### Selection
From northwest to southeast, the HGR includes Grimes County (with a high elevation of close to 122 m a.m.s.l.), Montgomery County, Waller County, Harris County, and Galveston County (with a low elevation of 0 m along the coast of the Gulf of Mexico). The Gulf Coast aquifer system consists of three Quaternary and Tertiary aquifers and two Tertiary confining units composed of laterally discontinuous deposits of gravel, sand, silt, and clay. The aquifer units in the HGR are the Chicot, Evangeline, and Jasper aquifers (Kasmarek, 2013). The youngest and uppermost Quaternary aquifer, the Chicot aquifer, consists of Holocene- and Pleistocene-age sediments; the underlying Tertiary Evangeline aquifer consists of Pliocene- and Miocene-age sediments; and the oldest and most deeply buried Tertiary aquifer, the Jasper aquifer, consists of Miocene-age sediments. Stratigraphically positioned between the Evangeline and Japer aquifers is the Tertiary Burkeville confining unit of Miocene age sediments, which restricts groundwater flow between the Evangeline and Jasper aquifers. The lowermost unit of the Gulf Coast Tertiary aquifer system is the Miocene-age Catahoula confining system, which includes the Catahoula Sandstone. The Catahoula confining system consists of sands in the upper section and clay and tuff interbedded with sand in the lower section.

### Information shown
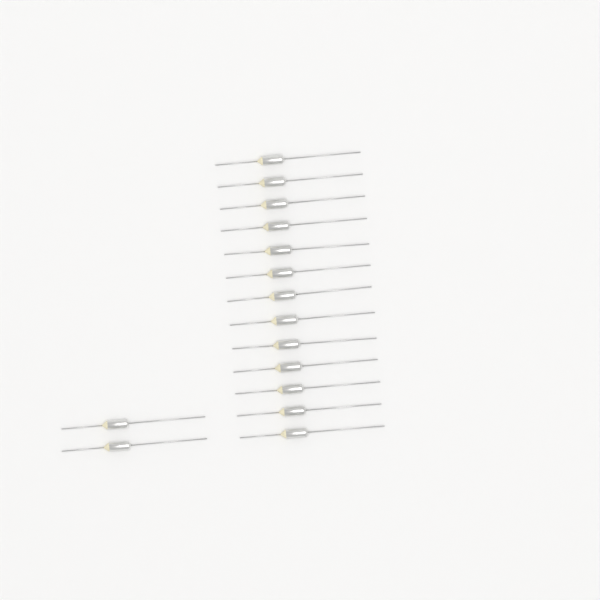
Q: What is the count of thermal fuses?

### Written exercise
Answer these questions from the text on the Gulf Coast aquifer system.
(a) Which county has a low elevation of 0 m along the coast?
(b) Which confining unit restricts groundwater flow between the Evangeline and Jasper aquifers?
(c) What makes up the lower section of the Catahoula confining system?

### Response to the exercise
(a) Galveston County
(b) The Tertiary Burkeville confining unit
(c) Clay and tuff interbedded with sand